A Maoist-governed Nepal may be less than year away
By Richard Halloran
The visit of the leader of the U.S. Pacific Command to Nepal took only 24 hours, but it spoke volumes about the U.S. concern over the fate of that increasingly troubled nation nestled up against the high Himalayas north of India.
Adm. William J. Fallon flew into Katmandu, the capital, earlier this month to meet with King Gyanendra and several Cabinet ministers, political party leaders and senior military officers. He was the highest-ranking U.S. military officer to visit Nepal in living memory and his message was stark: "I can't help you until you take steps to establish participatory democracy."
Over the past year, Nepal has experienced a three-way struggle for power. Maoist insurgents seek to take over the country. The king has sought to consolidate authority in his own hands to fight the insurgents. An alliance of seven parties demands that parliamentary government be restored and has dallied with the Maoists in an attempt to gain political leverage.
U.S. officials say that unless a turnaround is engineered in six to eight months, Nepal will collapse into Maoist hands. Besides bringing more instability to South Asia, that would enhance ties between the Maoists in Nepal and anti-government insurgents in northern India, and possibly provide a new haven for terrorists.
The Bush administration has been cultivating new relations with India after decades in which India was among the world's leading nonaligned nations and often tilted toward the Soviet Union during the Cold War. President Bush is scheduled to visit New Delhi next month, and Nepal is certain to be on the agenda.
Soon after Fallon journeyed to Katmandu, the U.S. ambassador to Nepal, James F. Moriarty, delivered an unusually blunt address. He scolded the king and the political parties alike for failing to join hands to fight the 10-year Maoist insurgency in which 13,000 people have been killed. "There is no other practical, workable solution to your constitutional crisis," he said.
About the same time, a spokesman for Secretary of State Condoleezza Rice abandoned the State Department's customary diplomatic stance to criticize the king for failing to "initiate a dialogue with the political parties. His continuing refusal to take these steps is leading his country further down the path of violence and disorder."
In response, King Gyanendra issued a statement last week in an apparent effort to reach out to the politicians opposing him. He called on "all willing political parties to come forth to fully activate, at the earliest, the stalled democratic process in the greater interest of the nation." A year ago, he dismissed the parliament after claiming that the government had been ineffective in fighting the Maoists.
The king's appeal was immediately rejected by leaders of the seven-party alliance. Sushil Koirala, vice president of the Nepali Congress party, was quoted in the English-language press in Katmandu as saying the king's call for dialogue was intended only to deceive people. "We will compromise neither with the king nor with the Maoists at the cost of democracy," he said.
For 10 years, the Maoists have rampaged through the Nepal countryside, murdering innocent civilians, conscripting young men and otherwise terrorizing the people. They threatened violence to candidates and voters in municipal elections earlier this month and were credited — or blamed — for keeping the turnout down to 20 to 25 percent.
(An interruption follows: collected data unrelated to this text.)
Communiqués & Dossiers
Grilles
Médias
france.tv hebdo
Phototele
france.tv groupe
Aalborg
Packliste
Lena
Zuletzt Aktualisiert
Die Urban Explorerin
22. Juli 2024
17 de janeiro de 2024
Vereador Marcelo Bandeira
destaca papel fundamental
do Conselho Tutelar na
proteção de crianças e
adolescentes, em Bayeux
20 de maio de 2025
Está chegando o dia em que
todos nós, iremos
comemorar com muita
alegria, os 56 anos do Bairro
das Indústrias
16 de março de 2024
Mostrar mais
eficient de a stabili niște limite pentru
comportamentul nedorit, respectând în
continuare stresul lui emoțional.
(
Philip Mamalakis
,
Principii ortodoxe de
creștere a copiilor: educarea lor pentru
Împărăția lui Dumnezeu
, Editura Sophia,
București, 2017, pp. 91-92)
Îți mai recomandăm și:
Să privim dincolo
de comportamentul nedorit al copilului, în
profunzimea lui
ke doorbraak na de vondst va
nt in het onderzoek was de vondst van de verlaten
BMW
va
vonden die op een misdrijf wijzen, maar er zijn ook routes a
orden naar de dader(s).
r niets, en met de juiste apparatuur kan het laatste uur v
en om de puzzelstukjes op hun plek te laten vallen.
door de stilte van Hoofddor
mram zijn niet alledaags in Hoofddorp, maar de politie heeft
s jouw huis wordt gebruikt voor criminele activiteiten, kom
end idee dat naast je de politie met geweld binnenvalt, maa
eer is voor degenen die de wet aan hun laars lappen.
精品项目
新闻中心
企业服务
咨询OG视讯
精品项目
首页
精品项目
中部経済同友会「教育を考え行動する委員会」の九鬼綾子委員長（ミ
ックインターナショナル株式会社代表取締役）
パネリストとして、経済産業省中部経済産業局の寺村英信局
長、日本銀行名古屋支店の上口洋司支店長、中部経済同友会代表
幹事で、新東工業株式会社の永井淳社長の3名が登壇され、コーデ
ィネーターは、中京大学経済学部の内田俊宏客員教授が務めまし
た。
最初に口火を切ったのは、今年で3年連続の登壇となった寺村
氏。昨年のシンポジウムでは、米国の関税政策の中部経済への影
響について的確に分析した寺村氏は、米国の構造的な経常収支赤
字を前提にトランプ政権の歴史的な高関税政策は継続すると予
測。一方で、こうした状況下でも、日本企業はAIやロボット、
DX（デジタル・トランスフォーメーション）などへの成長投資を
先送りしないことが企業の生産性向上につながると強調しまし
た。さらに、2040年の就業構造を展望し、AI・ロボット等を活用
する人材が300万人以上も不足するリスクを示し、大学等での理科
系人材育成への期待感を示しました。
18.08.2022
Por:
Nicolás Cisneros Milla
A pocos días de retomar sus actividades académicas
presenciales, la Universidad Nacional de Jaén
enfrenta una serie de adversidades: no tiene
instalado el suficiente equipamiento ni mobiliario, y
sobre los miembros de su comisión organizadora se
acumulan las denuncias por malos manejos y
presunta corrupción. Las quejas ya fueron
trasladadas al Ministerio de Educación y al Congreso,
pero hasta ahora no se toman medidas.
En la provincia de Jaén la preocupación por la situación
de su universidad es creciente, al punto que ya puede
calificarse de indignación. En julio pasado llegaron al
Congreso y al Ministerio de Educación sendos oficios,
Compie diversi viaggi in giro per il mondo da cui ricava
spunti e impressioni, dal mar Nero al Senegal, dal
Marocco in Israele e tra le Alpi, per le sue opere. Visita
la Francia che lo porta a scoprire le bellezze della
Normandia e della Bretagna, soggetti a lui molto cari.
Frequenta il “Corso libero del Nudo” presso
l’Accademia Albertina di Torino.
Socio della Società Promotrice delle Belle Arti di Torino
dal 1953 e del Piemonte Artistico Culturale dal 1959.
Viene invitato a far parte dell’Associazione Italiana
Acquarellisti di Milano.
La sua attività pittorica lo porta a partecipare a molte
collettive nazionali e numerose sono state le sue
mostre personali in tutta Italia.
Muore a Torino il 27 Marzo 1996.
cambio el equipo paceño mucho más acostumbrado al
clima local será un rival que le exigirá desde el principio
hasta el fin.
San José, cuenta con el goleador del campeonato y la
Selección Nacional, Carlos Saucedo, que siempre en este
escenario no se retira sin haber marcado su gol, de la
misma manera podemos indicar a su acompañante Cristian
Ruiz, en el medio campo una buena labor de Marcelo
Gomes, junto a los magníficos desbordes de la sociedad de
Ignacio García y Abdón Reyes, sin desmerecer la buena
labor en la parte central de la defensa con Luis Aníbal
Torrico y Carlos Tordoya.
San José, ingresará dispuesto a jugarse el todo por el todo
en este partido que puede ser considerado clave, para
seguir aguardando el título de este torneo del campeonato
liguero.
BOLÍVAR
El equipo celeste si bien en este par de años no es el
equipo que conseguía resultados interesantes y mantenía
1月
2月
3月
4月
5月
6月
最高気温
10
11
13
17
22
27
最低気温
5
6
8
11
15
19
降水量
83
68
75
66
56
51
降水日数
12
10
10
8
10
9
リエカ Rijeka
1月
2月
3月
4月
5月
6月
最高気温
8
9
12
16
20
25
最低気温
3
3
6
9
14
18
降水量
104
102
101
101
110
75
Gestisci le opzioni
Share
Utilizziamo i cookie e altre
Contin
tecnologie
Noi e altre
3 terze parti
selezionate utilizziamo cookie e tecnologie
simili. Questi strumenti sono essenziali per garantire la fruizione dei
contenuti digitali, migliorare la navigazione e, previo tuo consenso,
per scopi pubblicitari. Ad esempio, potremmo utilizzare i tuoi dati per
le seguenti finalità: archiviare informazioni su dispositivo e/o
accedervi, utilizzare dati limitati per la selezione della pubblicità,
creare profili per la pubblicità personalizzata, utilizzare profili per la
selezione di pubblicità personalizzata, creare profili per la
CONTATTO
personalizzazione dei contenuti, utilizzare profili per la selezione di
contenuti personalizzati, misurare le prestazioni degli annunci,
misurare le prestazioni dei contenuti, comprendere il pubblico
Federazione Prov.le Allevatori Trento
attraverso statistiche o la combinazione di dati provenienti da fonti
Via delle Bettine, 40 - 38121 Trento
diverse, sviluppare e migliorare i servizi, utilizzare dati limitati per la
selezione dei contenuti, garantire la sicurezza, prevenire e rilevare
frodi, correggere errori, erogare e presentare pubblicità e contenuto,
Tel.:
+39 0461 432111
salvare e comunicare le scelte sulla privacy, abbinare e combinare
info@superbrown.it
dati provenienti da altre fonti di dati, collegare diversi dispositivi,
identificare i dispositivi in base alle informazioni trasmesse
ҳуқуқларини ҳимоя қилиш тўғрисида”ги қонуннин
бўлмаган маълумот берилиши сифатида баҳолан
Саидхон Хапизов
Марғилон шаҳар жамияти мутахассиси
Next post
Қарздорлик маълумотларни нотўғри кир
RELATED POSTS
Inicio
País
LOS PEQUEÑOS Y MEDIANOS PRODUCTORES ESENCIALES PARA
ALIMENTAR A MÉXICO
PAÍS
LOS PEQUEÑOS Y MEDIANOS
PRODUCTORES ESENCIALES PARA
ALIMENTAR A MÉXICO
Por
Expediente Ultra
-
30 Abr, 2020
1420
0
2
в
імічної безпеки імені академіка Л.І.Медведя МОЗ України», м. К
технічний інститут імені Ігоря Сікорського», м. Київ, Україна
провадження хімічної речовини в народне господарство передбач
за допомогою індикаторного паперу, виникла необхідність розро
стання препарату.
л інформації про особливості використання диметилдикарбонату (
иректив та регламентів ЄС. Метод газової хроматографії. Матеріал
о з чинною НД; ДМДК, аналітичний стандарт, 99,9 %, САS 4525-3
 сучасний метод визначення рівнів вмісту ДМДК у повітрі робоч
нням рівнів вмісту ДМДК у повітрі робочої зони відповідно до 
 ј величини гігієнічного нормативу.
U.S. officials with access to intelligence say no evidence has yet turned up that the Maoists are supported by China despite having taken their name from Mao Zedong, the revolutionary leader of the Chinese Communist Party. The Nepali insurgents, however, are reported to get some supplies and ammunition from insurgents next door in northern India.
Fallon suggested in an interview that despite the ordeals of Nepal, a few bright spots shone through. He found the king, with whom he met for 90 minutes, to be well-informed and articulate in arguing that security took priority. The admiral said Nepal's army, although guilty of sometimes violating human rights, had improved and was helping to hold the country together.
Ambassador Moriarty, however, berated the quarreling king and politicians equally, asserting that "so long as there is no coherent strategy in place to roll back the massive gains the Maoists have made over the past decade, the Maoists will rightfully conclude that they are winning.
"There certainly is no way for the parties or the king to successfully ride the Maoist tiger for their own advantage," Moriarty contended. "One could easily fall off ... and tigers get hungry."
Richard Halloran is a Honolulu-based journalist and former New York Times correspondent in Asia.